彼女は、作った会社の名前を「ウォメナ」にしました。フィンランド語の「Omena(りんご)」と「Woman』をかけて。
そして創業後「今日はりんご(Omena)、明日はウォメナ(Womena)」というコピーで、「リンゴを入れたダイレクトメール」を送りました。
アダムとイヴの物語をひきあいに、「女性は、大昔からセールストークが上手」と手紙を添えて。
時代もあったのでしょうが、クリエイティブなダイレクトメールに、多くの会社が惹かれ、送付数の6% 、35の会社と契約に至ったそうです。
魅力の源泉に、女性の感性をおく。
僕は、今でも広告業界など「デザインが重要なビジネス」で「女性だけの会社」は、おもしろい差別化の要因になるのではないかと感じることがあります。
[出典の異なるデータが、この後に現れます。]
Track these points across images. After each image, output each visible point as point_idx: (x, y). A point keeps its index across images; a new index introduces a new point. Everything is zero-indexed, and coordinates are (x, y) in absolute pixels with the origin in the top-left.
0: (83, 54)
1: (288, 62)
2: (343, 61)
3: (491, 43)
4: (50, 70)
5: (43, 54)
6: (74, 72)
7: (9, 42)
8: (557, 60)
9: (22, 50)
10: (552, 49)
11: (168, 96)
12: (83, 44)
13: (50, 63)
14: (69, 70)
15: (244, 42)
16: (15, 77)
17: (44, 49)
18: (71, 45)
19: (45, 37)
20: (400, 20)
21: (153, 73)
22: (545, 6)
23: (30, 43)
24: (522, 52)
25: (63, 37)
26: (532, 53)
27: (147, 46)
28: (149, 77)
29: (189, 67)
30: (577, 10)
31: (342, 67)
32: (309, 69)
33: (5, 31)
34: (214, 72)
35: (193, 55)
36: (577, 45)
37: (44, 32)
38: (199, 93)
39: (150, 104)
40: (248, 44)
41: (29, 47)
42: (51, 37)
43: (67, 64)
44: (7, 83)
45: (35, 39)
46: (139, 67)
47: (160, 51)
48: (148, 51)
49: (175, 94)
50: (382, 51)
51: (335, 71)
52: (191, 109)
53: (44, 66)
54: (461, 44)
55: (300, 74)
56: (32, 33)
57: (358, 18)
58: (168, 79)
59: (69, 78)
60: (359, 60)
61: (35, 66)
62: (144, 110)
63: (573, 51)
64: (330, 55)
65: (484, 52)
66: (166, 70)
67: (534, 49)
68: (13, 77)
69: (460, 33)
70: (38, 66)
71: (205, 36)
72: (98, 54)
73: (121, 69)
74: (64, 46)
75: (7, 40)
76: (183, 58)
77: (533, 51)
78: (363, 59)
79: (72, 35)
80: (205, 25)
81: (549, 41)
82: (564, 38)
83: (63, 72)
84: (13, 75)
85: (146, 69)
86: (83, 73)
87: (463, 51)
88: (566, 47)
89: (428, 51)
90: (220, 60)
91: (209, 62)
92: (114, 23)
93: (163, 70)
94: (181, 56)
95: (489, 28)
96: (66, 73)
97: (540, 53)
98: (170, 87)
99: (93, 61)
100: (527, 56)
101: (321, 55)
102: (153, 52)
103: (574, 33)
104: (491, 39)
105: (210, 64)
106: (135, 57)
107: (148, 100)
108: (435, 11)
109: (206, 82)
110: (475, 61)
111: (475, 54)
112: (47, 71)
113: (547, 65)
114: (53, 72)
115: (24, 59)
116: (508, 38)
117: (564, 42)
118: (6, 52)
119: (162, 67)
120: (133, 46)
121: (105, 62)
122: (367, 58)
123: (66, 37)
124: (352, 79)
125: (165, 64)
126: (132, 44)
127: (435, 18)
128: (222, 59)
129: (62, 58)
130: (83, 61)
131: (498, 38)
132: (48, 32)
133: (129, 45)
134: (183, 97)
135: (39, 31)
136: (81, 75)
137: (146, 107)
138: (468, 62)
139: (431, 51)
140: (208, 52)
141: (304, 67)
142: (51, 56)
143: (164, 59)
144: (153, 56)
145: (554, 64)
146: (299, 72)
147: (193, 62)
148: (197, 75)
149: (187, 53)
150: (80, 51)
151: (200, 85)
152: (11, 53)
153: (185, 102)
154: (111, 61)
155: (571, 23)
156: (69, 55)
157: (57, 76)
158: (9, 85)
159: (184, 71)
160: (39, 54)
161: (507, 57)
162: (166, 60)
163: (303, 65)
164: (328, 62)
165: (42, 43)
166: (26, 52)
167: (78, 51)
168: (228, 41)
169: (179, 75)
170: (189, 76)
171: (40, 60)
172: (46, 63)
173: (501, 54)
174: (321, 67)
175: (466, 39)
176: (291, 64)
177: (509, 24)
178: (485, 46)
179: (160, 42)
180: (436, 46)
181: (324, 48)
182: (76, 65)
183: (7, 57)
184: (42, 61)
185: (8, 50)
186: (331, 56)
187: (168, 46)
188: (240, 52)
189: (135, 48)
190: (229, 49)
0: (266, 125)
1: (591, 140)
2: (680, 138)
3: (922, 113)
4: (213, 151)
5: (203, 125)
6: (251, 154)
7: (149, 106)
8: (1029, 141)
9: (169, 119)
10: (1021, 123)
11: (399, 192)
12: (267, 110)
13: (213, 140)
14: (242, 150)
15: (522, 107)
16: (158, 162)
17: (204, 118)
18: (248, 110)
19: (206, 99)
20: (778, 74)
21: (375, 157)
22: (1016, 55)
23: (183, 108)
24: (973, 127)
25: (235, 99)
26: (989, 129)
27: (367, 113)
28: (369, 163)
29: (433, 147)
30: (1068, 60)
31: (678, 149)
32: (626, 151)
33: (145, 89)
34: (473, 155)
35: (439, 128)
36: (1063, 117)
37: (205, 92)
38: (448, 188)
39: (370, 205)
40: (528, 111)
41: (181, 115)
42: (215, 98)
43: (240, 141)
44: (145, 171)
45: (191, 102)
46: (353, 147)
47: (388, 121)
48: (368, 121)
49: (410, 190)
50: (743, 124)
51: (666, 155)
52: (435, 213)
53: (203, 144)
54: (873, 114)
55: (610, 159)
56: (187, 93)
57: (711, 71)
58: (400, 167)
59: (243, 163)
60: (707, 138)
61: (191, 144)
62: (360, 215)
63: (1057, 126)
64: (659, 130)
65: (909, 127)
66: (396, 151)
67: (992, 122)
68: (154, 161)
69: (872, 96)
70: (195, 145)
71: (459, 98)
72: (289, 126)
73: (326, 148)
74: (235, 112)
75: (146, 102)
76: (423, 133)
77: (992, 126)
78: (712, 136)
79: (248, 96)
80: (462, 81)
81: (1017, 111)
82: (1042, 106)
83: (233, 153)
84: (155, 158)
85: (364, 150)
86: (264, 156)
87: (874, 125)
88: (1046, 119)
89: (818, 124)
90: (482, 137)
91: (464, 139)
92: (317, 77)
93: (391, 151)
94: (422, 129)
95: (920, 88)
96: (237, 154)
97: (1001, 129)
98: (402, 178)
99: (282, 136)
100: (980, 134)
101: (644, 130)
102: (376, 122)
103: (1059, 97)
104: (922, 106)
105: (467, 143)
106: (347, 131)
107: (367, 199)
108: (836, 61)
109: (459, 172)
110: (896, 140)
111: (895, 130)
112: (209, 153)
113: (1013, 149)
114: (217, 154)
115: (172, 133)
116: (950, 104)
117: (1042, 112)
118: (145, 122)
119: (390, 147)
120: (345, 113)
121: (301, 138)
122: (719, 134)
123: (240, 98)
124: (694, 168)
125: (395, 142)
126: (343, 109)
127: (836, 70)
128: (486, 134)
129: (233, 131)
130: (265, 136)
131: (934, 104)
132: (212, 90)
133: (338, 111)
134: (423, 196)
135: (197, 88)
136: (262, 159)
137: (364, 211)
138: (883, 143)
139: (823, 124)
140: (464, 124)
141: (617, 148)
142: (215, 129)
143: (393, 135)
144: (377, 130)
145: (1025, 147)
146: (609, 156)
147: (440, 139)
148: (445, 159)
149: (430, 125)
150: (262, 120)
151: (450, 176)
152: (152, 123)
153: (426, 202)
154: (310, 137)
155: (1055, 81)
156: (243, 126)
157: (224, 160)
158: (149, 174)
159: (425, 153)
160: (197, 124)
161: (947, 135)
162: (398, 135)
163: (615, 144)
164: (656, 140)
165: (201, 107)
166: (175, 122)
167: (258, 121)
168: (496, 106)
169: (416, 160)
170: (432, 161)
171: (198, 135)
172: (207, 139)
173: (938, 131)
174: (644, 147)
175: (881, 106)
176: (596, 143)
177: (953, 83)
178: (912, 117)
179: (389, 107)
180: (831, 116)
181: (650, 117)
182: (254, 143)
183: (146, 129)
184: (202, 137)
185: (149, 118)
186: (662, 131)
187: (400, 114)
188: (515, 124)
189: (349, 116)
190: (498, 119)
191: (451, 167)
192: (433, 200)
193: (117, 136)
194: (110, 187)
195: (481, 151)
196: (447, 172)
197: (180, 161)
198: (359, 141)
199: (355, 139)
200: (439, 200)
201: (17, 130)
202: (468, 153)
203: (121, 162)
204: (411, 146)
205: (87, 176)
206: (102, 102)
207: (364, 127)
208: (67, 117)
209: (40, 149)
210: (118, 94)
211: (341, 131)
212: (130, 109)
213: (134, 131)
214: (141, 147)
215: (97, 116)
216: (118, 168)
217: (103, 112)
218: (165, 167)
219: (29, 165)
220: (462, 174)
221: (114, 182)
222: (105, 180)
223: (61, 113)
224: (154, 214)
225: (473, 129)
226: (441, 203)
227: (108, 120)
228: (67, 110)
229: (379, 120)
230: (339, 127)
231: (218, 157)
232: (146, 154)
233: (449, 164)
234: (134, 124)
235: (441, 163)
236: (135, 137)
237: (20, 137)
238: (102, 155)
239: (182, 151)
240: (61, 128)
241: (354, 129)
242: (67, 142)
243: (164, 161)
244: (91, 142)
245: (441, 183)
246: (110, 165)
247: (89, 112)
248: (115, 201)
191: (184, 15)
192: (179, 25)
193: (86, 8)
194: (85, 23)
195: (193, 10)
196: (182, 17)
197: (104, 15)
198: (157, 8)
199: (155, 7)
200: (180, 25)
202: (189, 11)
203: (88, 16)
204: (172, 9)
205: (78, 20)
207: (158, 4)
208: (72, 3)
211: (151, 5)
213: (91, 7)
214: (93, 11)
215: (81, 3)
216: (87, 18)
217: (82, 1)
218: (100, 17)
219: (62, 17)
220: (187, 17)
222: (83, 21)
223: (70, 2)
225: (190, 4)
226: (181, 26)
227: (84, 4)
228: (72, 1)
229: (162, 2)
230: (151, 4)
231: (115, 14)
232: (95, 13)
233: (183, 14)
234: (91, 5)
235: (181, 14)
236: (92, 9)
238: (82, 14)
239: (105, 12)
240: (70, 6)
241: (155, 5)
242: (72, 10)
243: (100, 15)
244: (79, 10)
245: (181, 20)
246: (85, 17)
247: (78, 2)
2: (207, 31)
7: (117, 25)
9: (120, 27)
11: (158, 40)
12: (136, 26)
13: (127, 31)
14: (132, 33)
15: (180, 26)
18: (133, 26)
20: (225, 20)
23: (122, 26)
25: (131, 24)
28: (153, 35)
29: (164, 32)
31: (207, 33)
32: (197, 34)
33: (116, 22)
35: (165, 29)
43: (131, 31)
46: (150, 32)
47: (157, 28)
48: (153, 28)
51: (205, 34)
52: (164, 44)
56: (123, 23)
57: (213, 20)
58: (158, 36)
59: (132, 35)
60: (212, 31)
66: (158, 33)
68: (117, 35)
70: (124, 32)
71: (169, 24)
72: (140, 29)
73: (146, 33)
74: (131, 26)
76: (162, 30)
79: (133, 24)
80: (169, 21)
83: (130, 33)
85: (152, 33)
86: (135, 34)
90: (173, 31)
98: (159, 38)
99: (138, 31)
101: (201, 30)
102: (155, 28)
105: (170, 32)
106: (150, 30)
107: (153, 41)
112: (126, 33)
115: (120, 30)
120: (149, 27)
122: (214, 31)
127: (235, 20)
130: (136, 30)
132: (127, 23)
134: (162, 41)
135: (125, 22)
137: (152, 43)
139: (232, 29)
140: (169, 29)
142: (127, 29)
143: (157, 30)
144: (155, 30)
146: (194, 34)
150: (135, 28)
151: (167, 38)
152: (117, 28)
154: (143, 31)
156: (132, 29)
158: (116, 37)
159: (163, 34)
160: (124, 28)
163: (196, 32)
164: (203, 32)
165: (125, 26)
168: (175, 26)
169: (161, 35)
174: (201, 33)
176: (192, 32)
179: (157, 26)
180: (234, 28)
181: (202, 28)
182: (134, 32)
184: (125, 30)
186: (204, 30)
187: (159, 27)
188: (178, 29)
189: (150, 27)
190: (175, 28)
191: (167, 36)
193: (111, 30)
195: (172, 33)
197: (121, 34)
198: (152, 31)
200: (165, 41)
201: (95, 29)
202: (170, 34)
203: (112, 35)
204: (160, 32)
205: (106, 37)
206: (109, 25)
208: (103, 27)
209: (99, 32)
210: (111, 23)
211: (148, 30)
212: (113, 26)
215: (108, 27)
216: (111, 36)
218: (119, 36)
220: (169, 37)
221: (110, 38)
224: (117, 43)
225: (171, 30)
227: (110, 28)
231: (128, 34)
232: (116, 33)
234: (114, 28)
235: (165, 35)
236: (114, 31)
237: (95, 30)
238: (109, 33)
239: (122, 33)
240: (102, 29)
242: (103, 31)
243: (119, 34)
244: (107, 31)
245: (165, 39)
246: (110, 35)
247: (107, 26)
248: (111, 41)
それは、女性のつくる表現が、男性には作れないなと思うことがあるからです。
たとえば僕はAppleのデザインが好きです。シンプルでかわいらしさがある。抑制の効い表現は、とても素敵です。
そして、Appleが隆盛を極めたあと、「シンプル」「抑制」「洗練」されたデザインが増えました。もちろん、どれも素敵です。
でも、この文章の冒頭に紹介した森本さんの表現と比べると、どこか男性的だなと感じることがあります。伝えたいことが絞られている。
でも、森本さんの作品は、紙面や画面いっぱいに表現されていて、宝石箱をひっくり返したよう。楽しい表現です。こういう(いい意味で)ごちゃごちゃな表現、男性に作れない気がする。
男性が「女性が喜びそうな、かわいいっぽいデザインをする」ものは多くありますが、本当に女性が作る「かわいい」とか「素敵」は、いつもまったく違うと思います。
「男性的なデザイン(っぽいもの)」ばかりの業界は、少なくないでしょう。ぱっと思い浮かぶ領域だと、住宅系とか、素敵なデザインはあるけど「男が作ったぜ」というデザインが多い感じがします。
(少し前に知り合いが家を作りました。奥様が自分の部屋を全部真っ白にしたのをみて、僕にはできない発想だと思いました。すごい素敵でかわいらしい)
「ただ違うだけ」では差別化にはなりませんが、
いろいろな業界で「女性が表現する」ことで差別化になると感じます。
キルスティのような「女性だけの会社」が、あたらしいデザイン的な価値を、様々な業界で生み出すとより多様な世界になりそうな気がします。